• EXERCISE GOAL: Locate each line of the material that contains "assign", then return it.

• RECORDS FOR THIS TASK:
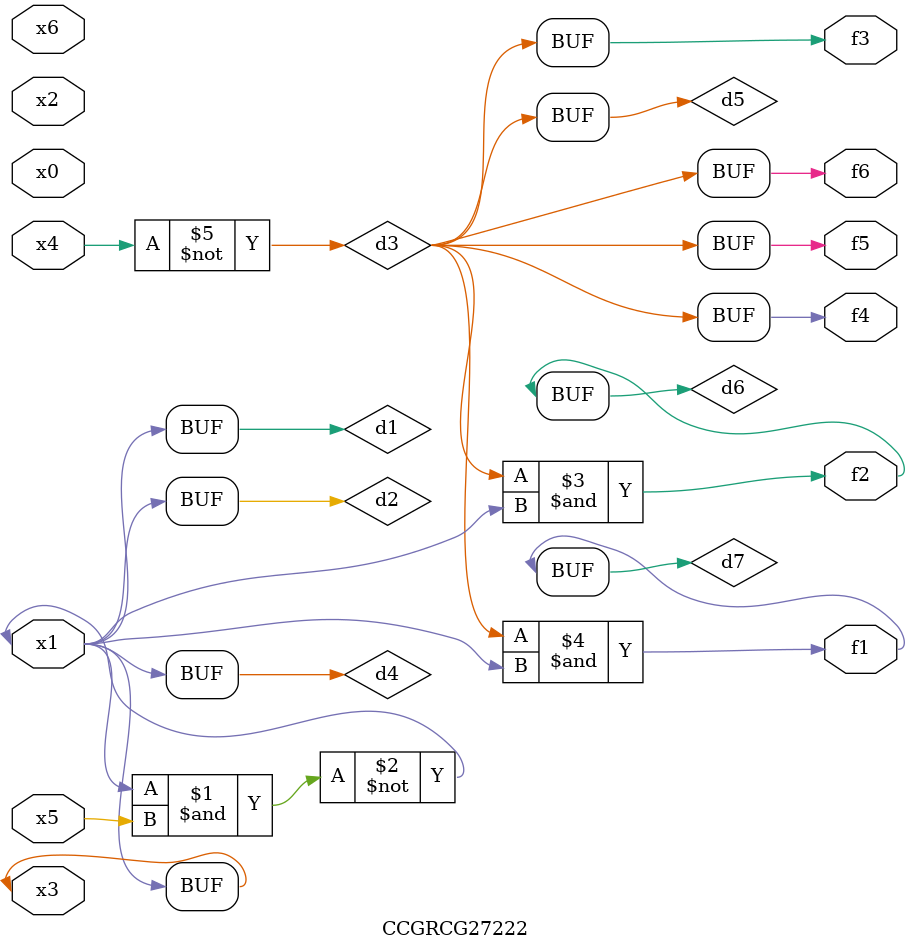
<source format=v>
module CCGRCG27222(
	input x0, x1, x2, x3, x4, x5, x6,
	output f1, f2, f3, f4, f5, f6
);

	wire d1, d2, d3, d4, d5, d6, d7;

	buf (d1, x1, x3);
	nand (d2, x1, x5);
	not (d3, x4);
	buf (d4, d1, d2);
	buf (d5, d3);
	and (d6, d3, d4);
	and (d7, d3, d4);
	assign f1 = d7;
	assign f2 = d6;
	assign f3 = d5;
	assign f4 = d5;
	assign f5 = d5;
	assign f6 = d5;
endmodule

</source>
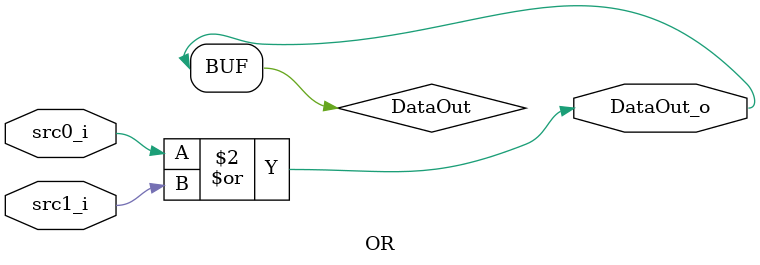
<source format=v>
module OR(
  input src0_i,
  input src1_i,
  
  output DataOut_o
  );
  reg DataOut;
  always@(*)
  begin
    DataOut = src0_i | src1_i;
  end
  assign DataOut_o = DataOut;
endmodule

</source>
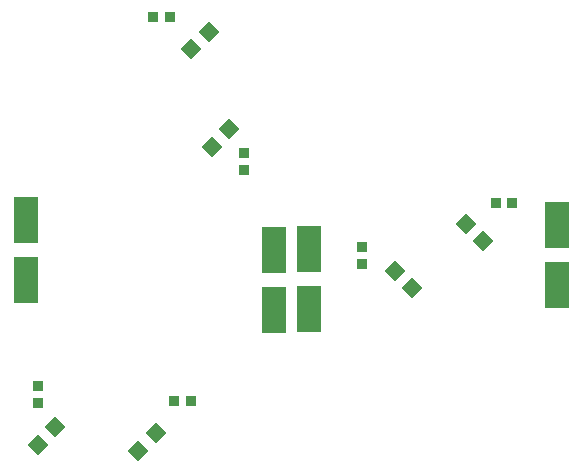
<source format=gbp>
G04*
G04 #@! TF.GenerationSoftware,Altium Limited,Altium Designer,23.1.1 (15)*
G04*
G04 Layer_Color=128*
%FSLAX44Y44*%
%MOMM*%
G71*
G04*
G04 #@! TF.SameCoordinates,FE5ED9A9-07CB-4C5F-963A-3420CF118FF3*
G04*
G04*
G04 #@! TF.FilePolarity,Positive*
G04*
G01*
G75*
%ADD16R,0.9621X0.9350*%
%ADD17R,2.0000X4.0000*%
%ADD18P,1.6971X4X360.0*%
%ADD19P,1.6971X4X90.0*%
%ADD20R,0.9350X0.9621*%
D16*
X25000Y140000D02*
D03*
Y125692D02*
D03*
X300000Y257154D02*
D03*
Y242846D02*
D03*
X200000Y322846D02*
D03*
Y337154D02*
D03*
D17*
X15000Y280800D02*
D03*
Y230000D02*
D03*
X465000Y275800D02*
D03*
Y225000D02*
D03*
X225000Y204200D02*
D03*
Y255000D02*
D03*
X255000Y205000D02*
D03*
Y255800D02*
D03*
D18*
X387575Y277425D02*
D03*
X402425Y262575D02*
D03*
X327575Y237425D02*
D03*
X342425Y222575D02*
D03*
D19*
X110075Y85075D02*
D03*
X124925Y99925D02*
D03*
X25151Y90151D02*
D03*
X40000Y105000D02*
D03*
X169925Y439925D02*
D03*
X155075Y425075D02*
D03*
X172575Y342575D02*
D03*
X187425Y357425D02*
D03*
D20*
X154654Y127500D02*
D03*
X140346D02*
D03*
X122846Y452500D02*
D03*
X137154D02*
D03*
X427154Y295000D02*
D03*
X412846D02*
D03*
M02*

</source>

• OUTPUT OF THE TASK:
	assign f1 = d7;
	assign f2 = d6;
	assign f3 = d5;
	assign f4 = d5;
	assign f5 = d5;
	assign f6 = d5;
  assign DataOut_o = DataOut;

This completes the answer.